Un denominador común de las tres matanzas es la facilidad con que los perpetradores adquirieron sus armamentos. En los Estados Unidos hay aproximadamente el mismo número de armas en la calle que de habitantes, mientras más de treinta mil personas mueren cada año en el país por heridas de bala, más de 90 al día. Entretanto, los estadounidenses compran unos 15 millones de armas anualmente y las armerías facturaron en 2016 más de 8.600 millones de dólares. Un negocio sumamente lucrativo que usa como slogan empresarial la Segunda Enmienda de la Constitución, aprobada en 1791 en respuesta a las circunstancias de la época y totalmente obsoleta hoy. “Una milicia bien ordenada, siendo necesaria para la seguridad de un Estado libre, el derecho del pueblo a poseer y portar armas, no será infringido”, reza la Segunda Enmienda. Me pregunto a qué “milicia bien ordenada” pertenecían los autores de las matanzas.
En los Estados Unidos hay una epidemia de violencia, entre cuyas causas está la proliferación de las armas. Un hecho fácil de comprobar cuando se observa que en los países desarrollados donde la compra de armas es muy limitada, el índice de crímenes es muchísimo más bajo. En Japón, por ejemplo, la cantidad de tiroteos masivos es cero. Si la facilidad de adquirir armas no tiene nada que ver con la pavorosa cantidad de matanzas, ¿entonces cuál es el problema? ¿Hay más gente desequilibrada en los Estados Unidos que en Canadá, Europa, Australia o Japón?
Racismo y xenofobia
En dos de las matanzas –la de California y la de Texas– el racismo y la xenofobia contra los hispanos fue un detonante. Antes de cometer la masacre Crusius, el asesino de El Paso, colocó un manifiesto racista en Internet en el que indicaba que su acción era una respuesta a la “invasión hispana de Texas”. El monstruo quizá ignora que los hispanos nunca invadieron Texas, sino que ya estaban allí, como en todos los estados del Suroeste, cuando a mediados del siglo XIX los Estados Unidos le arrebataron esos territorios a México en una guerra de rapiña.

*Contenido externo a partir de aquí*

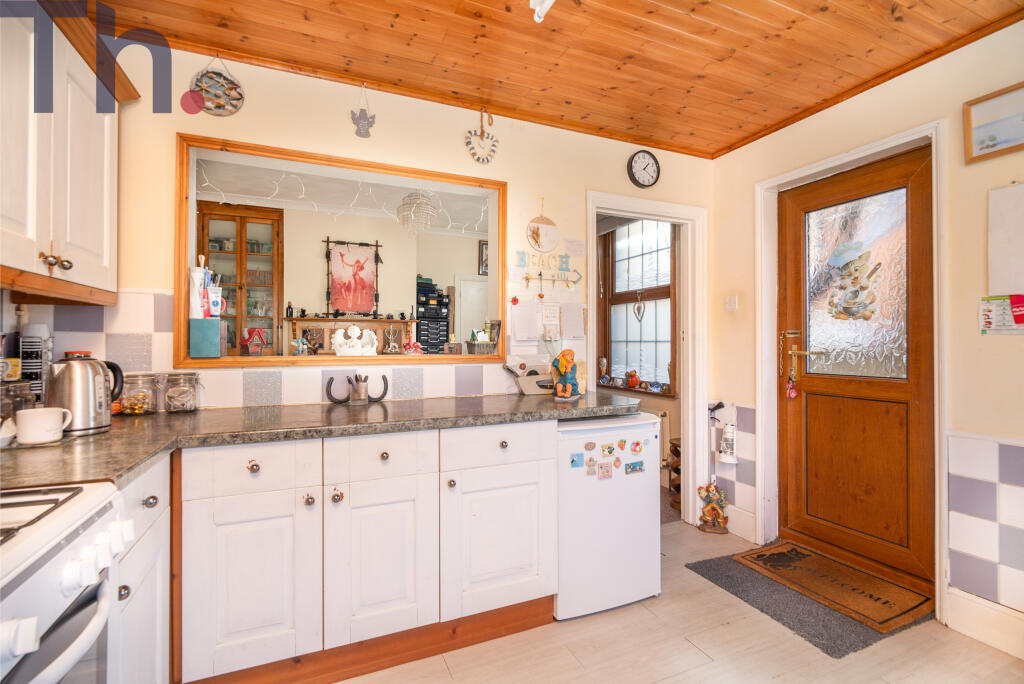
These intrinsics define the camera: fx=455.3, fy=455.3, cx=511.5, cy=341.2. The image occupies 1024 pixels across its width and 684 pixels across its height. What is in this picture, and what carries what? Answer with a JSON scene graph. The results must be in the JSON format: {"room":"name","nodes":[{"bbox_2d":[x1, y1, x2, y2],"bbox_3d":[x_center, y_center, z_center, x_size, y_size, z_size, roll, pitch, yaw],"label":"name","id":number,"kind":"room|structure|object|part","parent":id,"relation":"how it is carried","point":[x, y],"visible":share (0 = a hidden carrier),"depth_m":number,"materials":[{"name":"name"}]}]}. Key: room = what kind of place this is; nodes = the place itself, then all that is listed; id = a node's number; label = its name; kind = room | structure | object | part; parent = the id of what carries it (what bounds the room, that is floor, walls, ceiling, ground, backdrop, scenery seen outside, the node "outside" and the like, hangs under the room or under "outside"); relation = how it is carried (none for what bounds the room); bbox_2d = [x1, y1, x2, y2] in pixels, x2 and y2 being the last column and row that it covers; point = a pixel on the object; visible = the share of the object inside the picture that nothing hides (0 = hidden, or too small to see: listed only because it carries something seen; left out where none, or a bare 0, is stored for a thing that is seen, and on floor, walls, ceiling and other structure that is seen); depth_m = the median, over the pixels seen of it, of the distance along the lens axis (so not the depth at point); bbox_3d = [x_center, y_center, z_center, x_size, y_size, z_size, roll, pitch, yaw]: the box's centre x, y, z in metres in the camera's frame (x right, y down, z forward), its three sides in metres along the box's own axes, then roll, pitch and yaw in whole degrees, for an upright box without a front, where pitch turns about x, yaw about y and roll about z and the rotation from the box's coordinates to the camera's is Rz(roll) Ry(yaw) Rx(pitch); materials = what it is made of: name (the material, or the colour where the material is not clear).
{"room":"kitchen","nodes":[
{"label":"kitchen","id":0,"kind":"room"},
{"bbox_2d":[196,201,283,354],"bbox_3d":[-2.573,-0.406,4.306,0.701,1.667,0.352,0,0,-24],"label":"display cabinet","id":1,"kind":"object","parent":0,"point":[241,224],"visible":0.58,"depth_m":4.24,"materials":[{"name":"brown wood"}]},
{"bbox_2d":[284,316,414,353],"bbox_3d":[-1.619,0.172,4.628,1.203,0.797,0.260,0,0,-24],"label":"fireplace mantel","id":2,"kind":"object","parent":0,"point":[383,322],"visible":0.49,"depth_m":4.54,"materials":[{"name":"brown wood"}]},
{"bbox_2d":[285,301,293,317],"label":"figurine","id":3,"kind":"object","parent":2,"relation":"on","point":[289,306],"visible":0.99,"depth_m":4.33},
{"bbox_2d":[322,237,381,318],"bbox_3d":[-1.631,-0.636,4.653,0.538,0.805,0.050,0,0,-24],"label":"framed painting","id":4,"kind":"object","parent":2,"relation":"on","point":[347,308],"visible":0.99,"depth_m":4.64},
{"bbox_2d":[31,42,714,504],"bbox_3d":[-0.266,-0.049,2.449,3.565,2.488,0.143,0,0,-24],"label":"back wall","id":5,"kind":"structure","parent":0,"point":[467,160],"depth_m":2.23,"materials":[{"name":"beige paint"}]},
{"bbox_2d":[0,0,130,301],"bbox_3d":[-1.494,-0.604,1.282,0.352,0.897,0.993,0,0,-24],"label":"upper cabinet","id":6,"kind":"object","parent":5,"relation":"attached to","point":[81,226],"visible":0.98,"depth_m":1.39,"materials":[{"name":"wood"}]},
{"bbox_3d":[-1.367,-0.239,1.373,0.054,0.044,0.057,0,0,-24],"label":"brass knobs","id":7,"kind":"part","parent":6,"relation":"part of","materials":[{"name":"metal"}]},
{"bbox_2d":[185,57,244,115],"bbox_3d":[-1.289,-1.104,1.971,0.218,0.282,0.042,0,0,-24],"label":"ornament","id":8,"kind":"object","parent":5,"relation":"hanging from","point":[239,98],"visible":0.99,"depth_m":1.96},
{"bbox_2d":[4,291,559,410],"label":"tile backsplash","id":9,"kind":"structure","parent":5,"relation":"attached to","point":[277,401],"depth_m":1.96,"materials":[{"name":"white tile"}]},
{"bbox_2d":[175,132,504,370],"bbox_3d":[-0.762,-0.369,2.387,1.599,0.972,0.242,0,0,-24],"label":"pass-through window","id":10,"kind":"structure","parent":5,"relation":"in","point":[187,361],"depth_m":2.24,"materials":[{"name":"brown"}]},
{"bbox_2d":[189,317,221,357],"bbox_3d":[-1.335,-0.014,1.992,0.115,0.163,0.123,0,0,-24],"label":"blue box","id":11,"kind":"object","parent":10,"relation":"on","point":[217,328],"visible":0.98,"depth_m":1.94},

En la mañana del lunes 5 de agosto, el presidente Trump pronunció unas palabras lamentando las masacres y desaprobando a los supremacistas blancos. Pero su retórica incendiaria desde que se postuló a la presidencia hasta ahora ha estimulado los bajos instintos de los racistas que pululan en Norteamérica. En 2017, cuando en Charlottesville, Virginia, un desalmado lanzó su automóvil contra una multitud que protestaba contra una manifestación de neonazis y mató a una joven de 32 años, Heather D. Heyer, Trump se abstuvo de condenar a los supremacistas. Hace unos días, dijo a cuatro congresistas demócratas –Alexandria Ocasio-Cortez, Rashida Tlaib, Ilhan Omar y Ayanna Pressley– que regresaran a sus países, molesto por la postura de las cuatro representantes ante problemas de la sociedad norteamericana. Pero solamente una de las congresistas no nació en los Estados Unidos: Ilhan Omar, oriunda de Somalia y naturalizada norteamericana.
Violadores y narcotraficantes
Trump dijo en su campaña electoral que México enviaba a los Estados Unidos a violadores, criminales y vendedores de drogas, y que entre la masa de inmigrantes había algunas personas buenas. ¡Vaya condescendencia!

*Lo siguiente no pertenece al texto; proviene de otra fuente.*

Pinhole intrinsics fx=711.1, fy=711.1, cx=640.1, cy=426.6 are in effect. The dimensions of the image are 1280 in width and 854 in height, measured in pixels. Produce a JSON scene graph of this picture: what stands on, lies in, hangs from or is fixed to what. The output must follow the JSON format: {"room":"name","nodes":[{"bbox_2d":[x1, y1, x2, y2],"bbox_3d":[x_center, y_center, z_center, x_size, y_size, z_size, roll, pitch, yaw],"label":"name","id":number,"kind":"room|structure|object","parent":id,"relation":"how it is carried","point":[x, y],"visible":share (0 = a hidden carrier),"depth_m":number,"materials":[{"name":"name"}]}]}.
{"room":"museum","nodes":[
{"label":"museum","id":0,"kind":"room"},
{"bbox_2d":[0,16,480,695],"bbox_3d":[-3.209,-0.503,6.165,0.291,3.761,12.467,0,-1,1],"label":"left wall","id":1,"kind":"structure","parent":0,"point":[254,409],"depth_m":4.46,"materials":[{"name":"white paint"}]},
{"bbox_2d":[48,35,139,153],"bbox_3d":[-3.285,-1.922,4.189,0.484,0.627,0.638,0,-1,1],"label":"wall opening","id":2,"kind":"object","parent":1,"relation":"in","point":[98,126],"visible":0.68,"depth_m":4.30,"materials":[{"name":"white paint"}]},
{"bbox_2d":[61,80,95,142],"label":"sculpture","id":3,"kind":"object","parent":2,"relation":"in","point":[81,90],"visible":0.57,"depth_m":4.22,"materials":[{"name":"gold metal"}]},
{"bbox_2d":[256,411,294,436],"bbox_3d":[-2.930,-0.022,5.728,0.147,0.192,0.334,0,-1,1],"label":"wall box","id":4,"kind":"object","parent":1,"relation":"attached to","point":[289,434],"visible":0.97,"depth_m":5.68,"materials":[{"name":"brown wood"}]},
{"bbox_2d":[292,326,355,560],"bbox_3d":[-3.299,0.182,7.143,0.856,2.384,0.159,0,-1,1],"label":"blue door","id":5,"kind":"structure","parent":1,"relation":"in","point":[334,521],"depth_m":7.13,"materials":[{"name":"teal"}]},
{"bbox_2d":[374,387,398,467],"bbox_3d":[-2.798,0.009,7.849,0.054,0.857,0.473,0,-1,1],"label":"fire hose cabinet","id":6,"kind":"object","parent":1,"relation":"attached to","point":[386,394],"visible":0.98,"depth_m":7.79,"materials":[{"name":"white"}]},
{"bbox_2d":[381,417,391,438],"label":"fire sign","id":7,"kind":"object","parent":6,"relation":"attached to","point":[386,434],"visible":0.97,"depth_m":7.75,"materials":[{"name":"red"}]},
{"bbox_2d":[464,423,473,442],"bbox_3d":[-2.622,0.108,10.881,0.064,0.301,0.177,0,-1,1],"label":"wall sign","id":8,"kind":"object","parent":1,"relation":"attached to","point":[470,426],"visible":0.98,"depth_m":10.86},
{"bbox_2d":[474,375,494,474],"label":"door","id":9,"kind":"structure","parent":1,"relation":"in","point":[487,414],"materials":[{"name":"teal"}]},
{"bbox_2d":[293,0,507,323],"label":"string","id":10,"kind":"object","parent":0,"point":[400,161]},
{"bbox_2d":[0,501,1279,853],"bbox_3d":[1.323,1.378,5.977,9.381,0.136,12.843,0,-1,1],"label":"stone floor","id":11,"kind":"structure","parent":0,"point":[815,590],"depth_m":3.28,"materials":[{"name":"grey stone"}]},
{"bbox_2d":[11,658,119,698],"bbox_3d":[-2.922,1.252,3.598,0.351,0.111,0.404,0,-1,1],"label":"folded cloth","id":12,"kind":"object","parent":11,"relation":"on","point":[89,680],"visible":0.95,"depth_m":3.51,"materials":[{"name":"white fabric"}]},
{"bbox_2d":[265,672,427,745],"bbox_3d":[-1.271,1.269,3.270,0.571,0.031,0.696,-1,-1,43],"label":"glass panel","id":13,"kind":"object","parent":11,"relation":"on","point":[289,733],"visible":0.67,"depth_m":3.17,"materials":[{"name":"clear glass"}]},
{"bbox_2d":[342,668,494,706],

Constantemente se ha referido a la llegada de inmigrantes a la frontera sur como una “invasión”. Y para detener esa “invasión” sigue empeñado en levantar un muro medieval, para regocijo de los retrógrados que lo siguen. Ordenó separar a las familias en la frontera y ha encarcelado a niños inmigrantes. El hecho de que gobiernos anteriores hayan tomado medidas severas contra la inmigración indocumentada –aunque nunca en la magnitud de hoy– no justifica que el gobierno actual implemente políticas inhumanas. Pero las políticas antiinmigrantes despiertan reflejos pavlovianos entre los racistas.
En un artículo de julio de 2015 sobre los comentarios discriminatorios de Trump, escribí: “La discriminación y el odio insensato por el color de la piel y por el origen étnico siguen lacerando el tejido social norteamericano. Y esto sí es grave, porque la profundización de las divisiones suele desembocar en actos de violencia”. Es precisamente lo que acaba de ocurrir en Gilroy y en El Paso.